Colon Cancer Update with The Cleveland Clinic
WebMD Live Events Transcript
March is National Colorectal Cancer Awareness Month. Cleveland Clinic colorectal
cancer specialists Carol Burke, MD, and James M. Church, BSc, MBChB, MedSci,
joined us on March 15 and answered your questions about risk factors, diagnostic
tests, the latest treatment options and more.
The opinions expressed herein are the guests' alone and have not been
reviewed by a WebMD physician. If you have questions about your health, you
should consult your personal physician. This event is meant for informational
Welcome to WebMD Live. Let's start by discussing
risk factors for colorectal cancer.
The baseline risk for Americans for developing colorectal cancer in their lifetime is approximately 6%, which is in line with other western societies, but still quite high. This means if no screening tests are done, 6 out of 100 people will get a cancer in their large bowel at sometime in their life.
The most common risk factor is a family history of colon cancer , and if you have one parent who's had a colon colorectal cancer, your risk doubles, which means 12%. If you have two close relatives with colon cancer the risk goes up five to six-fold, so that's somewhere about 30% to 35% risk of getting colon cancer in your lifetime. That's why knowing your family history of colorectal cancer is so important. The other common risk factor is having had a precancerous polyp or a colon or rectal cancer yourself in the recent past.
Dr. Church, what is the role -- if any -- of diet in colorectal cancer?
There is general agreement that our western-type diet, high in animal fats and red meat and relatively low in fruits and vegetables, is a major predisposing factor to colon and rectal cancer. This is very obvious when you look at studies such as those done in native Japanese who eat very differently than Americans, and have a very low percent of colon and rectal cancer. But, when the Japanese migrate to Hawaii or the U.S., their diet changes very quickly and their risk of colon and rectal cancer becomes the same as your average American.
Are most polyps considered precancerous?
There are several different types of polyps that occur in the colon and rectum. Only one type, the adenoma, is known to be precancerous. Adenomas are quite common -- approximately 40% of men over the age of 55 will have at least one. Only one in every 200 adenomas will turn into cancer, but we don't know which ones those will be. On the other hand, all colorectal cancers arise from an adenoma.
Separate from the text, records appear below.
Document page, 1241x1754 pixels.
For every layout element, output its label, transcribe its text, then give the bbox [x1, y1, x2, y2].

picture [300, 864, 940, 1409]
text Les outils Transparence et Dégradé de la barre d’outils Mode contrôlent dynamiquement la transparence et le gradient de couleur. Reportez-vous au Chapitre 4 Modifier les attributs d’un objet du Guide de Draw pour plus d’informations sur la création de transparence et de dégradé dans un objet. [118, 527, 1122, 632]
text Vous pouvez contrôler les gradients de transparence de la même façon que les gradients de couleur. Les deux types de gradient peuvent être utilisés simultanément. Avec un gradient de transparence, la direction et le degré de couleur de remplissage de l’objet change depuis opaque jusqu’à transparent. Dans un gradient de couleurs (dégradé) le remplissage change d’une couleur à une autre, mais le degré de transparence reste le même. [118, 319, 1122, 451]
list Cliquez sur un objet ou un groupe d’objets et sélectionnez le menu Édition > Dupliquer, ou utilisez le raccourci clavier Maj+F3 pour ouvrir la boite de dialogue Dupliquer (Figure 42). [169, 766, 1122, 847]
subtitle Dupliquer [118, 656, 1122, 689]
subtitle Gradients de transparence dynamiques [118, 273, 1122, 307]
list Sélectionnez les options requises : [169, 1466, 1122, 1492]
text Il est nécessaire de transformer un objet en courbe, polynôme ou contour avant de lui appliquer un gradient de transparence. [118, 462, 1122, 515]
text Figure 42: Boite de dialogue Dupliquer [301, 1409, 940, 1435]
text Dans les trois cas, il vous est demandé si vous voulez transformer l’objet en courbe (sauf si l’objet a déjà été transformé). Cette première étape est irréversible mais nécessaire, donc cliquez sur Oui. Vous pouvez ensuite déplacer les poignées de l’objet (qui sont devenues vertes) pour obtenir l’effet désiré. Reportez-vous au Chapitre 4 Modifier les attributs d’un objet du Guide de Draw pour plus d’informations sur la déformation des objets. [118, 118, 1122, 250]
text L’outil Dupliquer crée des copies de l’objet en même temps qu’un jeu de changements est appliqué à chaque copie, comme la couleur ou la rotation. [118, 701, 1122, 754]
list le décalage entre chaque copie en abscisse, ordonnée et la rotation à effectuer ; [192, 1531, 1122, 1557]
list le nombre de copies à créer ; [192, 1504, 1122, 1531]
|"If our current generation of teenagers starts to eat more healthfully, there is every reason to suspect that when they are in their 50s and 60s their incidence of colorectal cancer will be lower than ours." |
How should we correct our diets to prevent colon cancer?
There's no evidence that short-term diet changes can reverse the tendency for polyps and cancers to form. However, if our current generation of teenagers starts to eat more healthfully, there is every reason to suspect that when they are in their 50s and 60s their incidence of colorectal cancer will be lower than ours.
Is some type of follow-up treatment in order following removal of one or more adenomas?
Yes. The risk of having more adenomas in the future, after removal of one, depends on the size and the number and the microscopic appearance of the first adenomas. Patients with more than three adenomas are at high risk of developing others and follow-up is quite short. We would recommend repeat colonoscopy one to two years later. Follow-up after removal of large adenomas is also quite short to make sure that the polyp has been completely removed.
It is known that colonoscopy will miss a significant number of adenomas. The smaller the adenoma the greater the risk of it being missed at colonoscopy; therefore, we always schedule follow-up between 3 and 5 years so that if an adenoma was missed at the original examination, it doesn't have a chance to grow too big or become malignant before it is detected.